En el taller de la bordadora había mujeres de delantal, quizá un cura. No lo recuerda ahora. Sí recuerda que la mujer del hermano mayor dio solemnemente la primera puntada del manto nuevo, con una aguja ensartada en oro, como un largo cabello de ángel. Todos tocaron las palmas. Un fotógrafo tiró el fogonazo de un retrato. Por alguna vieja revista, en «Calvario», en «Amor», tiene que estar la foto. El niño tiene que estar allí de pantalones cortos, repeinadito, con su corbatita. Y su madre, tan guapa, al lado. Todas las mujeres de la hermandad, («venga, nosotras no vamos a ser menos») dieron entre risas otras puntadas, ya sin foto y sin aplauso.

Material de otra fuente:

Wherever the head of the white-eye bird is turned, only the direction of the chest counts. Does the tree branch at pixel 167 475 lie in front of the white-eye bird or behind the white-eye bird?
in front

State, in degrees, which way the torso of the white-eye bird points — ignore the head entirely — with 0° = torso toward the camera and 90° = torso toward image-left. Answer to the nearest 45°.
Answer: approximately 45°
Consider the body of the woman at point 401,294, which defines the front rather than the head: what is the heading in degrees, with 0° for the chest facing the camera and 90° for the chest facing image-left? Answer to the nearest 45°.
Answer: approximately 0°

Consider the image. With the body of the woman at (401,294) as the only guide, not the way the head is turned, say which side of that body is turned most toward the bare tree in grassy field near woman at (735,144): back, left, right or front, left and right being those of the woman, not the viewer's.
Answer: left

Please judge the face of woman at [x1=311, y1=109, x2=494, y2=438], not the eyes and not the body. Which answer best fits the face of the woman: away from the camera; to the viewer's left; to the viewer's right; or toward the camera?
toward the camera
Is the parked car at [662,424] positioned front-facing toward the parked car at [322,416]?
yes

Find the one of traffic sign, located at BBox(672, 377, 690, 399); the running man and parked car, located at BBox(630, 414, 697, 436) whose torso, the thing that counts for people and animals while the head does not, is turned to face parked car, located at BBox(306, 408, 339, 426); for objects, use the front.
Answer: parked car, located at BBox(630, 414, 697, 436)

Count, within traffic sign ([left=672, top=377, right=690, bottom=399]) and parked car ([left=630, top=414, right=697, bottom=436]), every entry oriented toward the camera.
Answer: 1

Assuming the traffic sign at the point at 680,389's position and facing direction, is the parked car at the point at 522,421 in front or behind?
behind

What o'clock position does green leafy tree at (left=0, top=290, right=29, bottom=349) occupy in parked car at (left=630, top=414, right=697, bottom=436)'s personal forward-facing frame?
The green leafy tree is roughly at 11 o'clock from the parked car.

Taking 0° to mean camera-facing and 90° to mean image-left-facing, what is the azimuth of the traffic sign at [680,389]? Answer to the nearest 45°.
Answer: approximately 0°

El que fue aquel niño, como cada año, volverá esta noche a ver aquel manto que conoció sin bordar, extendido en un bastidor como la vela de terciopelo de un barco de sueños. En ese oro viejo, volverá a ver brillar un hilo. Un solo hilo de oro, recién cosido. Cuando el paso se va, ve brillar ese hilo único, acabadito de coser, en el ya viejo manto. En su memoria, perdida entre la cal de las calles, brilla más nuevo cada año el oro de la puntada que aquella noche dio su madre en el terciopelo de este manto tan viejo ya como él.